Getting back to day to day reality, I am very honoured to be involved in a small scale intervention for the Norwich Research School with Ed Dooley, deputy head at one of the SSIF schools. We are “hoping to measure the impact of Cooperative Learning.”

No! Scratch that! “We are going to measure the impact of specific CLIPs on very specific learning objectives in maths with roughly fifteen pupils from one particular class, by comparing them with a control group comprising the other 15 pupils in the class, who will be taught using exact same subject materials without any CLIPs.” To be precise.

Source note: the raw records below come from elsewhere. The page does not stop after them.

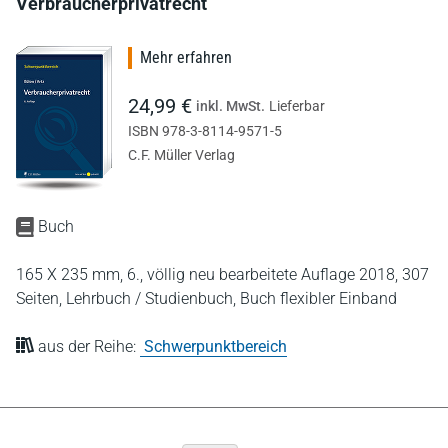
Verbraucherprivatrecht
Mehr erfahren
24,99 €
inkl. MwSt.
Lieferbar
ISBN 978-3-8114-9571-5
C.F. Müller Verlag
Buch
165 X 235 mm,
6., völlig neu bearbeitete Auflage 2018,
307
Seiten,
Lehrbuch / Studienbuch,
Buch flexibler Einband
aus der Reihe:
Schwerpunktbereich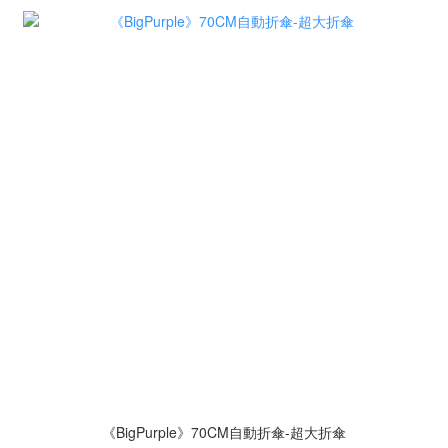
《BigPurple》70CM自動折傘-超大折傘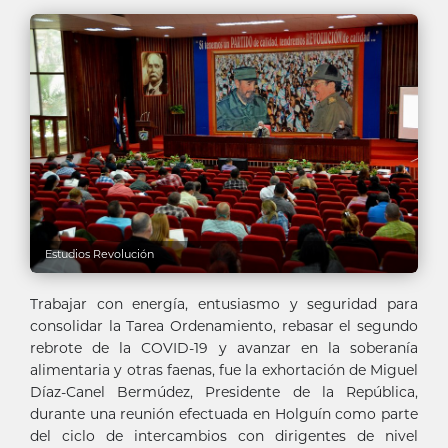
Estudios Revolución
Trabajar con energía, entusiasmo y seguridad para
consolidar la Tarea Ordenamiento, rebasar el segundo
rebrote de la COVID-19 y avanzar en la soberanía
alimentaria y otras faenas, fue la exhortación de Miguel
Díaz-Canel Bermúdez, Presidente de la República,
durante una reunión efectuada en Holguín como parte
del ciclo de intercambios con dirigentes de nivel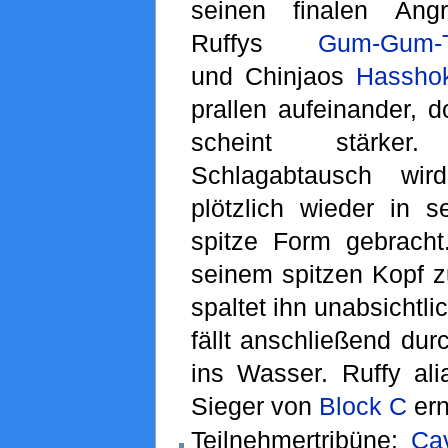
seinen finalen Angri
Ruffys
Gum-Gum-T
und Chinjaos
Hasshok
prallen aufeinander, 
scheint stärke
Schlagabtausch wir
plötzlich wieder in s
spitze Form gebracht.
seinem spitzen Kopf z
spaltet ihn unabsichtli
fällt anschließend dur
ins Wasser. Ruffy al
Sieger von
Block C
ern
Teilnehmertribüne:
Ca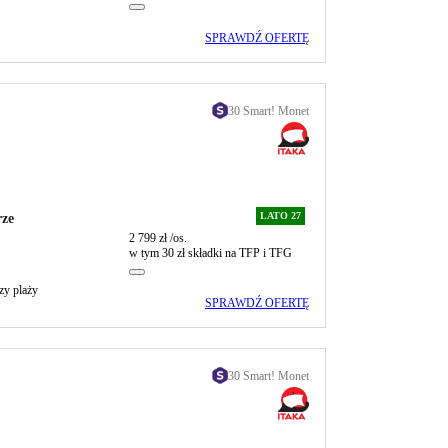
SPRAWDŹ OFERTĘ
30 Smart! Monet
LATO 27
rze
2 799 zł
/os.
w tym 30 zł składki na TFP i TFG
zy plaży
SPRAWDŹ OFERTĘ
30 Smart! Monet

We intend to make this a model scalable intervention for the benefit primarily to the SSIF schools in an attempt to help make Stuart’s dream come true and demonstrate on a meta-level that Cooperative Learning is the ideal vehicle for sharing research and developing best practice, whether your network is the context of a MAT, a cluster or a opportunity area project.

I hope to present a form of log where Ed and I document the practical application of Stuarts advice as outlined in The diy evaluation guide as well as  Putting evidence to work: a school’s guide to implementation.

If I do not manage a follow-up article on Stuart’s final advice on analysis, this stage of the intervention will be included here. Details to follow.